• 4/22/2015
    With the rise in temperatures, Hamad Medical Corporation (HMC) is urging residents of Qatar to start taking precautions to safeguard themselves against heat-related illnesses (HRI), such as heat exhaustion and heat stroke.

    HRI occurs when a person’s body temperature rises above normal, due to prolonged exposure to heat in soaring temperatures, particularly as a result of high humidity and strenuous physical exercise.

    Depending on the extent of the illness, which ranges from mild to extreme, an individual may experience symptoms like muscle pain, dizziness, nausea, sweating, light-headedness, and extreme fatigue.

    The body’s inability to cope with the heat can result in mild HRIs such as heat cramps and episodes of fainting, but can also advance to more severe conditions, such as heat exhaustion and heat stroke, which can be life-threatening if not treated promptly.

    Senior Consultant at Hamad General Hospital’s (HGH) Emergency Department (ED), Dr. Saad Al-Nuaimi, emphasized that in order to avert the adverse effects of heat and stay safe, individuals should take certain preventive measures in advance.
    “The most important step is to keep track of weather forecasts and stay informed of any extreme heat alerts. This can help people plan their activities safely and avoid going outdoors when it’s too hot,” he advised. He added that: “It’s important for people to know the symptoms of HRI, as it can enable them to take action quickly and seek emergency care.”

    During high temperatures, the body tends to lose fluids through sweat. “It is highly recommended that people increase their water intake and drink at least two to four cups of water every hour, while working or exercising outdoors, even when they are not thirsty. Individuals can also drink fruit or vegetable juices but should avoid consuming liquids that contain high amounts of sugar,” Dr. Al-Nuaimi stressed.

    As a defensive measure, people should also ensure they remain in air-conditioned buildings as much as possible and avoid direct sunlight exposure, said Dr.
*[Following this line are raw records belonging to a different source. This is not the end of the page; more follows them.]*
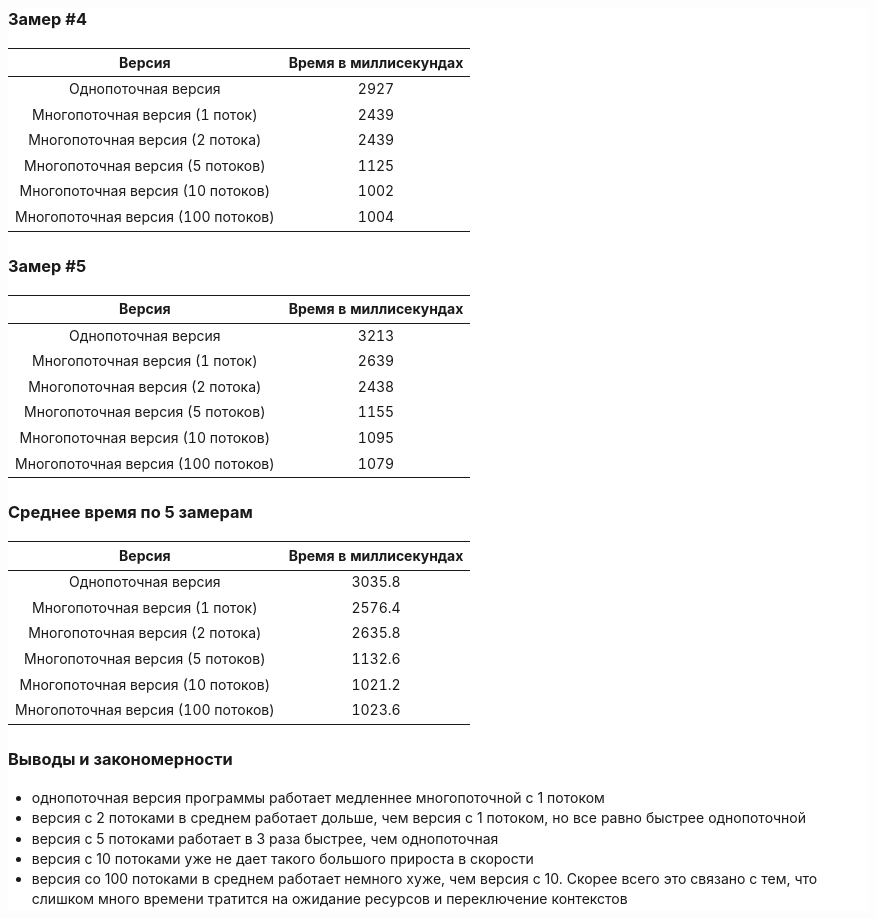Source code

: ### Замер #4
|               Версия               | Время в миллисекундах |
|:----------------------------------:|:---------------------:|
|        Однопоточная версия         |         2927          |
|   Многопоточная версия (1 поток)   |         2439          |
|  Многопоточная версия (2 потока)   |         2439          |
|  Многопоточная версия (5 потоков)  |         1125          |
| Многопоточная версия (10 потоков)  |         1002          |
| Многопоточная версия (100 потоков) |         1004          |

### Замер #5
|               Версия               | Время в миллисекундах |
|:----------------------------------:|:---------------------:|
|        Однопоточная версия         |         3213          |
|   Многопоточная версия (1 поток)   |         2639          |
|  Многопоточная версия (2 потока)   |         2438          |
|  Многопоточная версия (5 потоков)  |         1155          |
| Многопоточная версия (10 потоков)  |         1095          |
| Многопоточная версия (100 потоков) |         1079          |

### Среднее время по 5 замерам
|               Версия               | Время в миллисекундах |
|:----------------------------------:|:---------------------:|
|        Однопоточная версия         |        3035.8         |
|   Многопоточная версия (1 поток)   |        2576.4         |
|  Многопоточная версия (2 потока)   |        2635.8         |
|  Многопоточная версия (5 потоков)  |        1132.6         |
| Многопоточная версия (10 потоков)  |        1021.2         |
| Многопоточная версия (100 потоков) |        1023.6         |

### Выводы и закономерности
+ однопоточная версия программы работает медленнее многопоточной с 1 потоком
+ версия с 2 потоками в среднем работает дольше, чем версия с 1 потоком, но все равно быстрее однопоточной
+ версия с 5 потоками работает в 3 раза быстрее, чем однопоточная
+ версия с 10 потоками уже не дает такого большого прироста в скорости
+ версия со 100 потоками в среднем работает немного хуже, чем версия с 10. 
Скорее всего это связано с тем, что слишком много времени тратится на ожидание ресурсов и переключение контекстов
Al-Nuaimi. “To help the body remain cool, it is better to wear lightweight, light-colored and loose-fitted garments, and take regular cool baths,” he suggested.

    Treatment for HRI focuses on cooling the body and rehydrating it through oral or intravenous fluid, Dr. Al-Nuaimi noted. “Such cases are typically seen in late April and early May and the peak incidence is in July and August where, on average, about 300 cases are observed at HGH in a month,” he stated.
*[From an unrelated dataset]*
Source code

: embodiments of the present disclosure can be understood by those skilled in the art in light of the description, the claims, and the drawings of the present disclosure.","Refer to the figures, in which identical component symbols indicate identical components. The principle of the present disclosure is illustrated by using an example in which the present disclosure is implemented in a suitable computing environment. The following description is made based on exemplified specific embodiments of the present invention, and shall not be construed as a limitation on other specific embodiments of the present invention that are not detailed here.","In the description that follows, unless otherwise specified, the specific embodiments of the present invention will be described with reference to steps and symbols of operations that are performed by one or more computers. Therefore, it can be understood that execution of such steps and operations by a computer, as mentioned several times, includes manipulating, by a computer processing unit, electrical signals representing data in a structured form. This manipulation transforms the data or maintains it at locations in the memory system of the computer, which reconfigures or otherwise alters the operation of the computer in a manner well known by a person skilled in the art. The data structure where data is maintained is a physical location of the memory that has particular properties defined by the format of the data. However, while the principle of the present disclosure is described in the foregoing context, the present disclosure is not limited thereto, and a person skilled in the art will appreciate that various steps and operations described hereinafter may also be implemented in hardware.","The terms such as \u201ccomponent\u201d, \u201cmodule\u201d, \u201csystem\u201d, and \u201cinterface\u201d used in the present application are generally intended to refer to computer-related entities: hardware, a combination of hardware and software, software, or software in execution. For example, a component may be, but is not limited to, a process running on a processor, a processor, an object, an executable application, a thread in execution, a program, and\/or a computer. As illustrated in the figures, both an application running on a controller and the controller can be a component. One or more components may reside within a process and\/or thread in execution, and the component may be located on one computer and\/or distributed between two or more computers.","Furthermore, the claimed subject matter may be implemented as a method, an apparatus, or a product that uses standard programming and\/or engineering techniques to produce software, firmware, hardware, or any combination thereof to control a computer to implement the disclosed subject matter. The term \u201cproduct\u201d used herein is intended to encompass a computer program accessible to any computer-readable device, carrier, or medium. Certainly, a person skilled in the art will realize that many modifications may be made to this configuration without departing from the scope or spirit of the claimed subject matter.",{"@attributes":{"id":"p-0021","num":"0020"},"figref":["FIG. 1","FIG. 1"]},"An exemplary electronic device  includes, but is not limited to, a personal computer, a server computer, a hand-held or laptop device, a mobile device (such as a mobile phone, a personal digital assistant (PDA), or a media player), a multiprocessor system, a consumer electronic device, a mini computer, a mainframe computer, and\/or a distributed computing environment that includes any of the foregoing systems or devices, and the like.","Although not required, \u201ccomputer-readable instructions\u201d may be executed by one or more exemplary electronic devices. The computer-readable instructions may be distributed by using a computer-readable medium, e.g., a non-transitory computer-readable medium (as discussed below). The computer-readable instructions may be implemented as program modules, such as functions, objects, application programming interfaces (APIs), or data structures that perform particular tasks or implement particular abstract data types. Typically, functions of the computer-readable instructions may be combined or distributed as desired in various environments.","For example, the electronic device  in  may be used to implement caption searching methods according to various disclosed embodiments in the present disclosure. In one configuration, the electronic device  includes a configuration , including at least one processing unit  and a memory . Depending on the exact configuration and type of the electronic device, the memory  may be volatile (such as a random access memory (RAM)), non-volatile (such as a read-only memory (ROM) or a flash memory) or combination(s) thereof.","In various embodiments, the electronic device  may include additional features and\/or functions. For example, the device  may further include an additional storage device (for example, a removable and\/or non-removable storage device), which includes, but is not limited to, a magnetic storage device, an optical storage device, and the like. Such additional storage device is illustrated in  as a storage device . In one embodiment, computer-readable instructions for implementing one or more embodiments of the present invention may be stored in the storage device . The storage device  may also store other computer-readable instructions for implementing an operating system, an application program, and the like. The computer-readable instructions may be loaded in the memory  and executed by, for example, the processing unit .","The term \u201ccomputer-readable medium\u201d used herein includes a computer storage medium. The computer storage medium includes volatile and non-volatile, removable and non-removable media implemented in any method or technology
    “Patients visiting the ED are triaged using one of the most robust triage systems, and emergency caregivers ensure all patients receive prompt care, by prioritizing those who require immediate medical intervention. Patients and families are also educated about how to prevent future occurrences of the condition.”

    HMC is also urging anyone who experiences signs and symptoms of severe HRI to seek urgent medical assistance or dial 999 for an ambulance.